Istiqlal a pourtant été écrite en partie à partir d’enquêtes et de témoignages. Une démarche d’autant plus intelligente que l’on comprend que le propos est de montrer l’impact brûlant, aujourd’hui encore, de la colonisation sur la culture. Et donc aussi le corps et l’esprit des femmes. Qu’il s’agisse de l’aïeule qui meurt d’avoir voulu apprendre à écrire ou de sa petite fille qui cherche à comprendre d’où elle vient, Tamara Al Saadi raconte une histoire, inspirée de son passé familial, qui conjugue les époques et les langues, y compris visuellement, grâce à une écriture scénique passionnante, qui fait entendre et voir la langue arabe sur le plateau – calligraphiée en direct, sur de grands voiles blancs). Tamara Al Saadi, comme dans Place, traduit sur scène ses questionnements intérieurs, sans jamais tomber dans un réquisitoire stérile ni faire sombrer sa pièce dans le carcan du mélodrame. Istiqlal est émouvant bien sûr : les drames des aïeules et les difficultés de Leïla à vivre son histoire d’amour nous touchent. Mais Tamara Al Saadi ne s’enferme pas dans ce registre : la pièce est aussi pleine de drôlerie, notamment lorsque l’autrice croque, non sans tendresse, les bourdes et les hésitations de la jeunesse. Ou lorsque des ruptures de ton exaltantes pour le spectateur nous font par exemple passer d’une reprise a capella de Lena Chamamyan sur fond de nuit étoilée dans le désert, à Daddy Cool de Boney M lors d’une fête parisienne.

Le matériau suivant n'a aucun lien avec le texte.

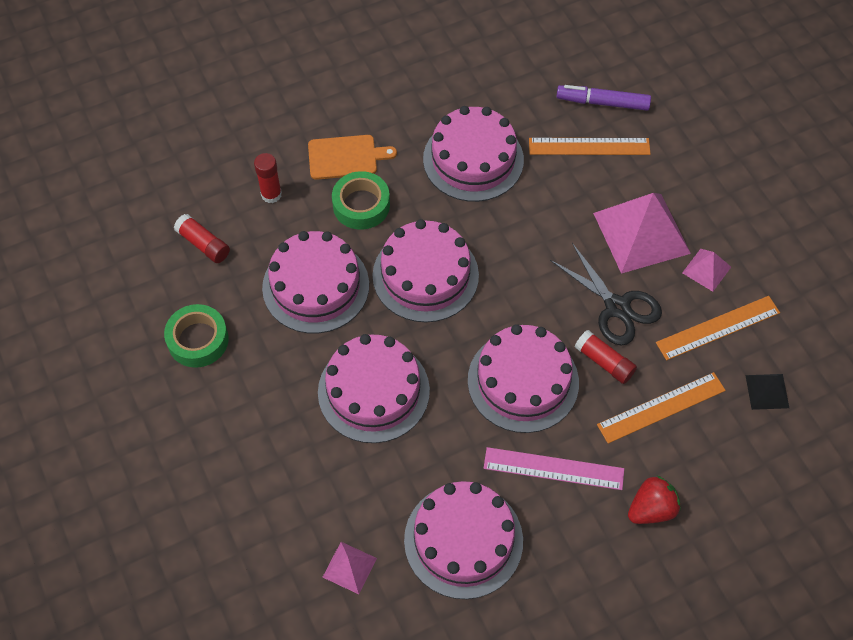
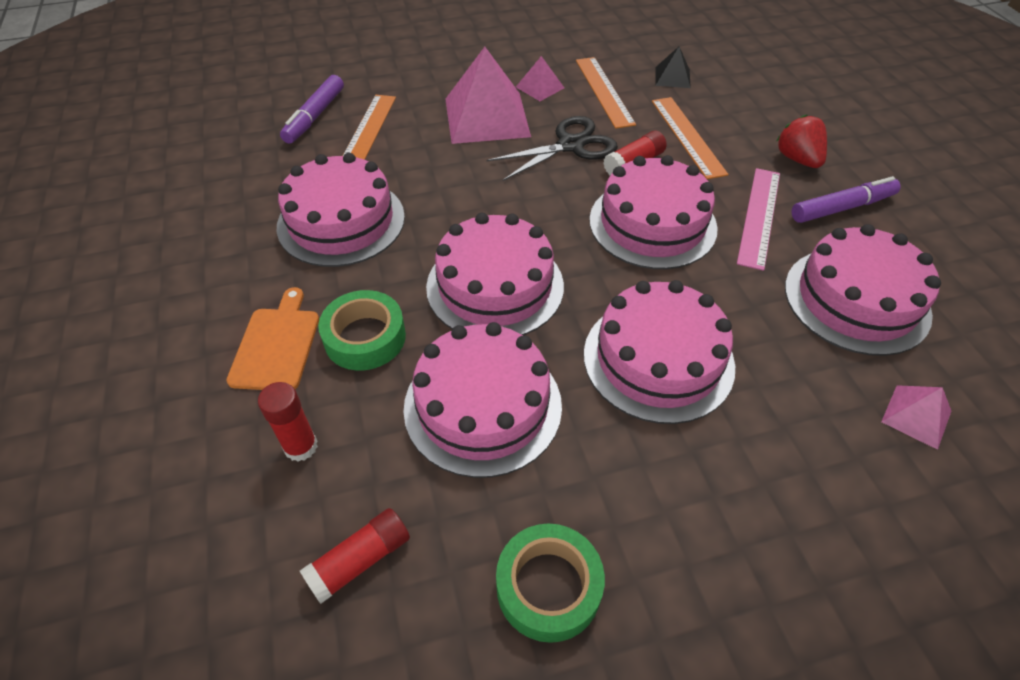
camera: 80 degrees left, 10 degrees down
(584, 543) = (842, 208): none -> purple marker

Mais la force du spectacle est d’avoir convoqué des fantômes et d’avoir eu la finesse de les mêler aux vivants. Car le fantôme est le « théâtre qui doute », porteur potentiel d’une révélation ou tout au moins d’une rencontre, comme l’écrit Monique Borie2. À travers ces Irakiennes, dont la voix semble venir de si loin, Tamara Al Saadi invite en effet à écouter ou à imaginer la voix des mortes. Les siennes mais aussi les nôtres. À travers les revenantes de Leïla, Istiqlal esquisse la possibilité d’une consolation au présent, par la connaissance de son histoire.